A lot of people also don’t understand the books they read. The first time I read Beowulf it was boring. I was also just in High School and had no clue as to what I was reading. I was just reading to get a grade pretty much. Meanwhile, boredom oozed from every page I turned. It was painful. Today however, because I understand the book, I find it intriguing and deep. Tell you another quick story.
In 2006, I went to the movies to watch Dreamgirls when it released. I was eighteen or nineteen years old. Anyway, I complained about the music. “It’s too much music in this movie”, I said. The lady behind me promptly put me in check, “It is a musical.” It sounded harsh to my young ears but she was right. Dreamgirls is a musical so there will be lots of music. The point? A lot of people don’t understand the books they read. If you’re reading erotica don’t complain there’s too much sex. That’s kind of the point.
And so, the question remains, in our quest to support each other, are we helping or hindering? Here’s Derek’s reply to the comment:
“There’s a common problem in self-publishing, that authors help each other and support each other (great) but also reaffirm misleading beliefs or ideologies that can be harmful (bad).” – Derek Murphy
That’s deep and I myself cannot honestly say that Derek does not have a point.

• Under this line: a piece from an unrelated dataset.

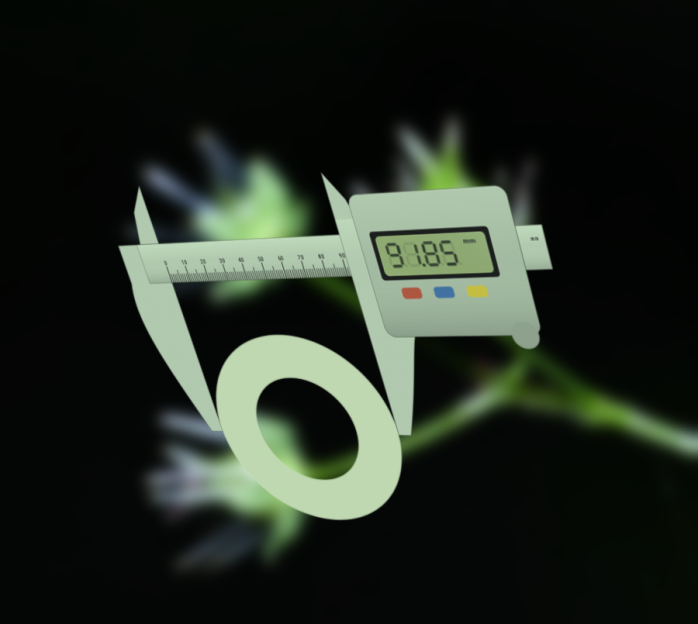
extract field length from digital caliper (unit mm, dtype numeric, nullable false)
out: 91.85 mm
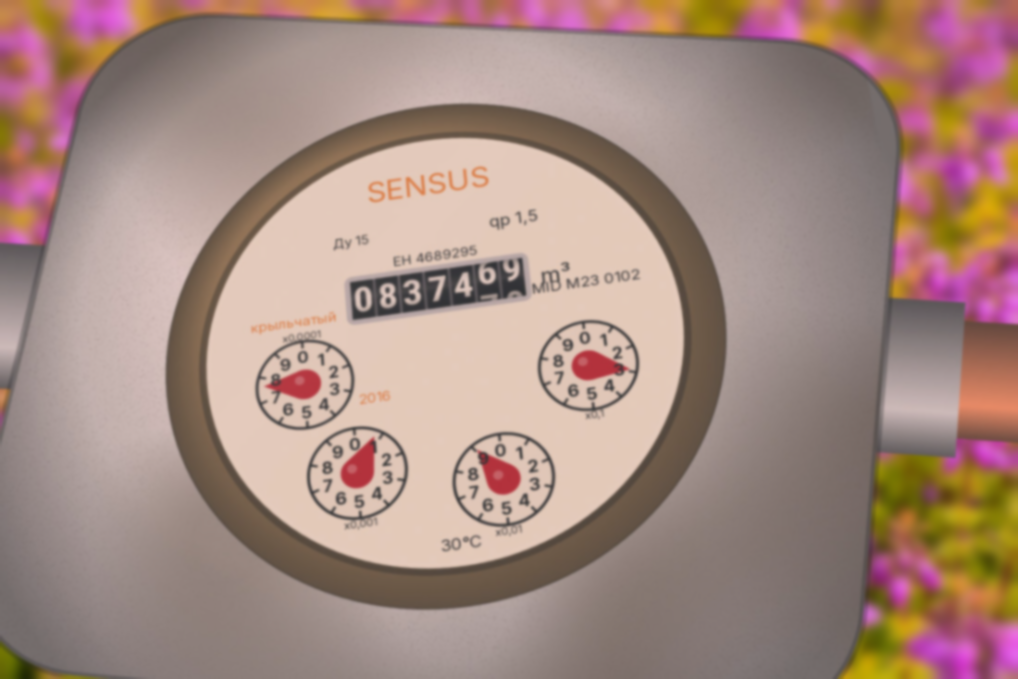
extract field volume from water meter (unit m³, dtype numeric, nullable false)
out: 837469.2907 m³
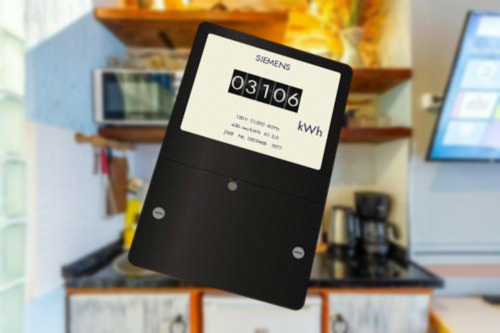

One of the disclaimers we reviewers use for book reviews is: “…in exchange for an honest review…”
(My disclaimer message will change. I will now be using the following disclaimer: ‘I received a copy of this book as a gift from the author’ will be the message that accompany each review instead of ‘I received this book free in exchange for an honest review’. To learn more about why I am making this change, read Debby’s most excellent article about cleaning up your Amazon links HERE.)
But, back to the point. We, reviewers, say, “…in exchange for an honest review..” but, are we being honest? Furthermore, how does one display honesty respectfully? Surely there’s no way to not hurt someone’s feelings. It’s inevitable and since people have so many different ways of thought, who knows what they may consider disrespectful. My thoughts is that everyone should just be as respectful but as honest as possible but I want to hear from you.
In our efforts to be supportive, are we helping each other by providing valuable feedback or hindering each other by sugarcoating the truth?